Ukraine restricted civilian flights in its airspace due to “potential hazard”, hours after a conflict zone monitor warned airlines should stop overflights over the risk of an unintended shoot-down or cyber attack.

Convoys of military equipment including nine tanks were seen moving towards Donetsk earlier on Wednesday from the direction of the Russian border, a Reuters witness reported.

Shelling has intensified since Russian President Vladimir Putin this week recognised two separatist regions as independent and ordered the deployment of what he called peacekeepers, a move the West calls the start of an invasion.

The UN Security Council met to discuss the stand-off on Wednesday night, in the 15-member body’s second late night meeting on the crisis this week.

Satellite imagery taken on Wednesday showed new deployments in western Russia, many of them within 15km of the border with Ukraine and less than 80km from the Ukrainian city of Kharkiv, a US company Maxar said.

A 30-day state of emergency in Ukraine restricting the freedom of movement of conscripted reservists, curbing the media and imposing personal document checks, according to a draft text, begins on Thursday.

The Ukrainian government has also announced compulsory military service for all men of fighting age.

While both sides have said they are still open to diplomacy to resolve the crisis, Ukrainian President Volodymyr Zelenskiy said earlier Moscow had approved an offensive and not replied to an invitation for talks.

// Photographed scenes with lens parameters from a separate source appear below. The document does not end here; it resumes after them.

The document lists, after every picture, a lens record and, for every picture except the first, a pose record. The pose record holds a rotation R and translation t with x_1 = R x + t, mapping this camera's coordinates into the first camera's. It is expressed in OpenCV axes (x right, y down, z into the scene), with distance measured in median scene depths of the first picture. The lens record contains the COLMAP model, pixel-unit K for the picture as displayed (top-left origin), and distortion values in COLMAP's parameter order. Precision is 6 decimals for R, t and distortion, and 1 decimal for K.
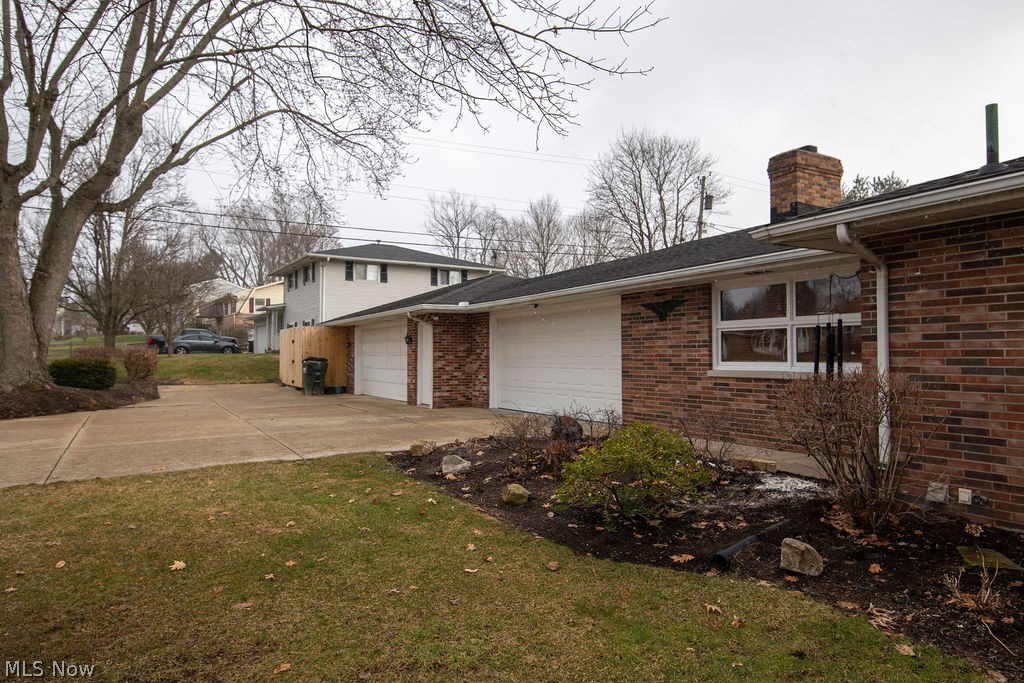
lens RADIAL K [[661.7, 0, 508.6], [0, 661.7, 340.0], [0, 0, 1]] dist [0.017907, 0.000326]
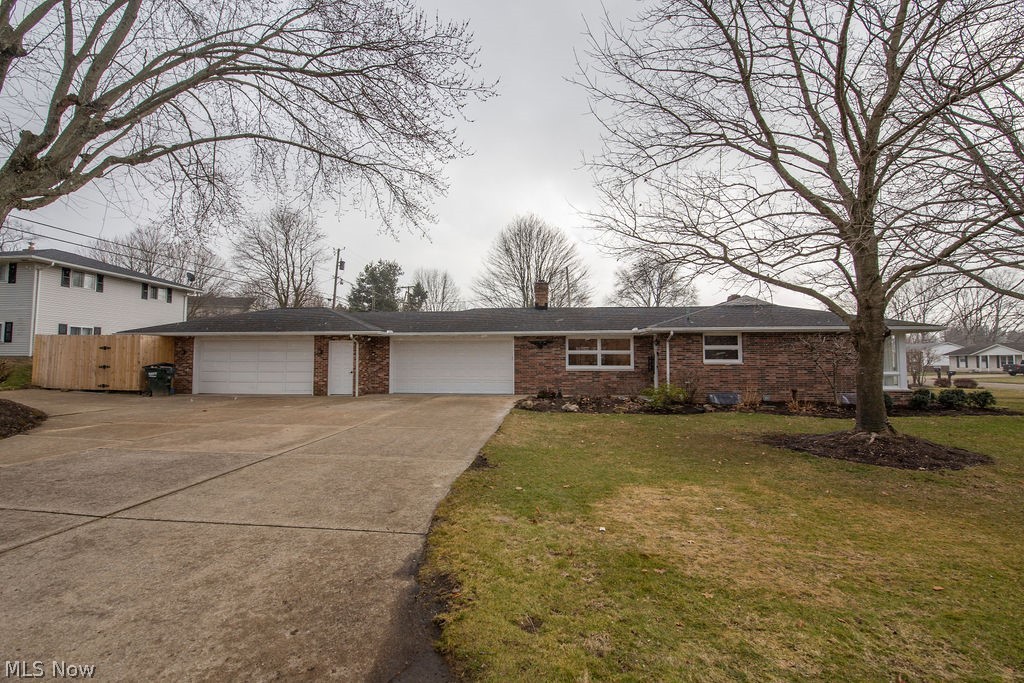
lens RADIAL K [[443.8, 0, 516.6], [0, 443.8, 337.7], [0, 0, 1]] dist [-0.013204, -0.001779]
pose [[0.569635, 0.043447, 0.820749, -0.707954], [-0.023022, 0.999053, -0.036907, -0.004659], [-0.821576, 0.002128, 0.570096, 0.082364]]
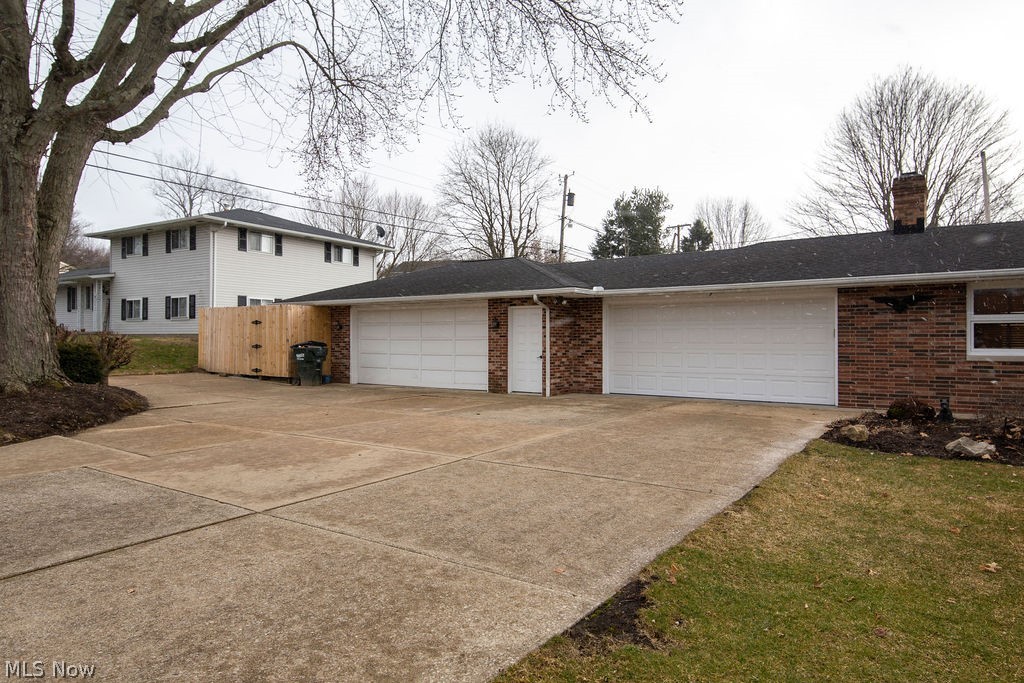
lens RADIAL K [[650.6, 0, 514.2], [0, 650.6, 338.1], [0, 0, 1]] dist [0.031251, -0.003001]
pose [[0.899143, 0.005135, 0.437625, -0.529917], [-0.014949, 0.999708, 0.018983, 0.001939], [-0.437400, -0.023611, 0.898957, 0.159270]]
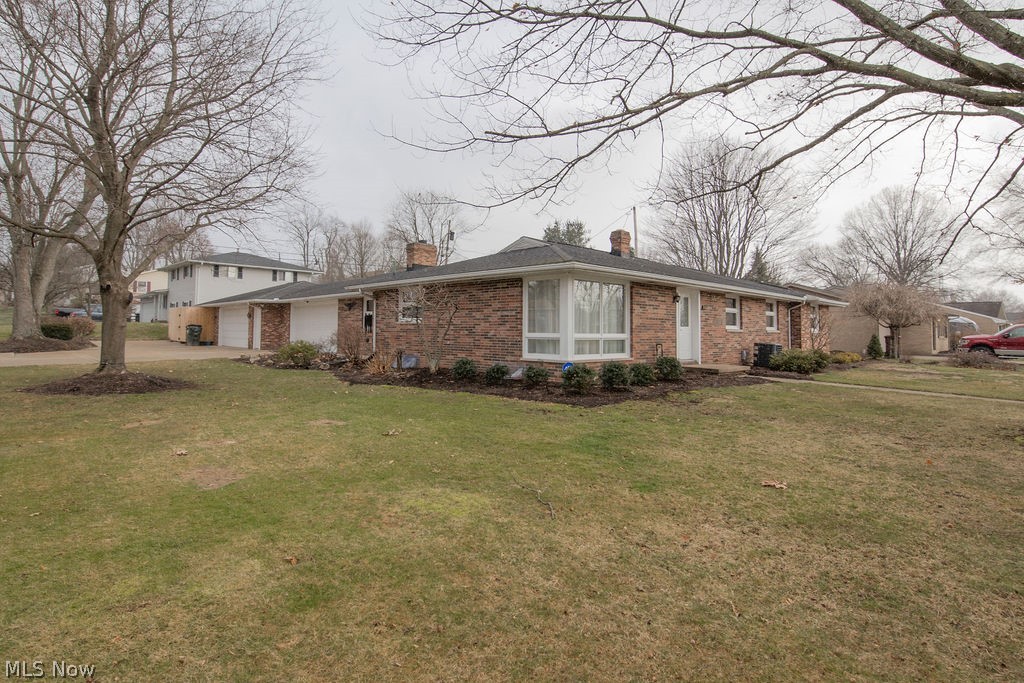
lens RADIAL K [[531.3, 0, 499.9], [0, 531.3, 311.6], [0, 0, 1]] dist [-0.019501, -0.000504]
pose [[0.965965, 0.019367, 0.257947, 0.160140], [-0.016826, 0.999786, -0.012056, -0.006181], [-0.258125, 0.007306, 0.966084, -0.695939]]
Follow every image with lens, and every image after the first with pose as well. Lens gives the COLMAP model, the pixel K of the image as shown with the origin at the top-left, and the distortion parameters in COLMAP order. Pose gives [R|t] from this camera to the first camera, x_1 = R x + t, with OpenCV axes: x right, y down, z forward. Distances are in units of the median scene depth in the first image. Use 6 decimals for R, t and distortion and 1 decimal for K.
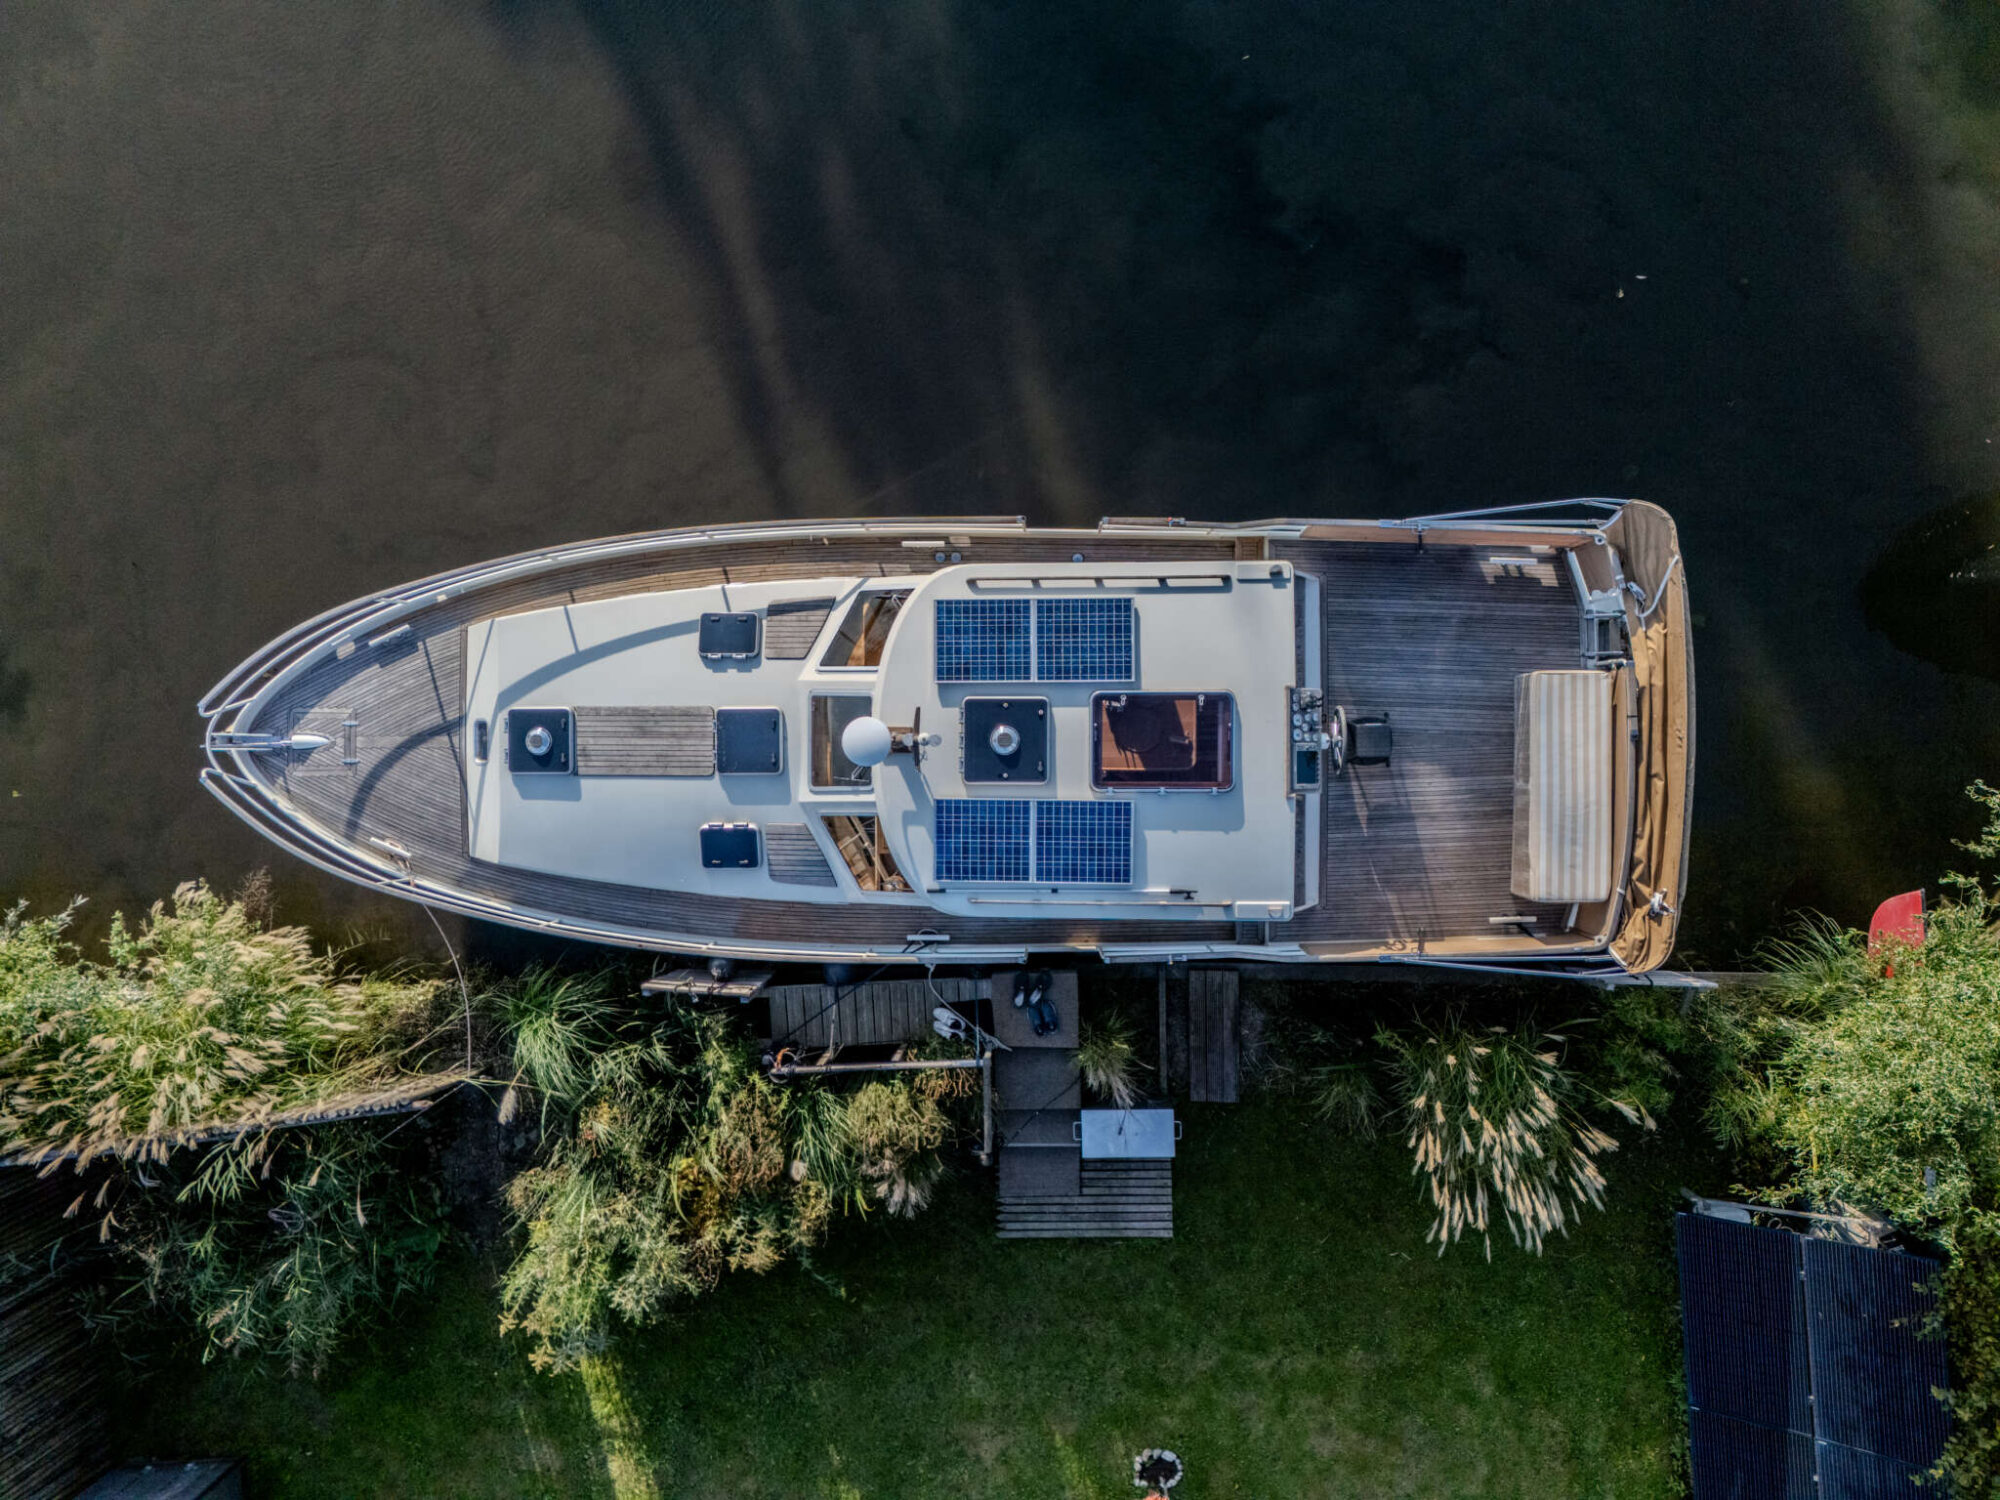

“Today I initiated a telephone conversation with the President of the Russian Federation. The result was silence,” he said.

Ukrainian government websites, which have experienced outages in recent weeks blamed by Kyiv on cyber attacks, were again offline on Wednesday. Ukraine’s parliament, cabinet and foreign ministry websites were affected.

The escalation by Russia has caused a sell off of equities. The ASX was down 3 per cent following the invasion and the Dow Futures index was down sharply, indicating a sell off in the US when the market opens.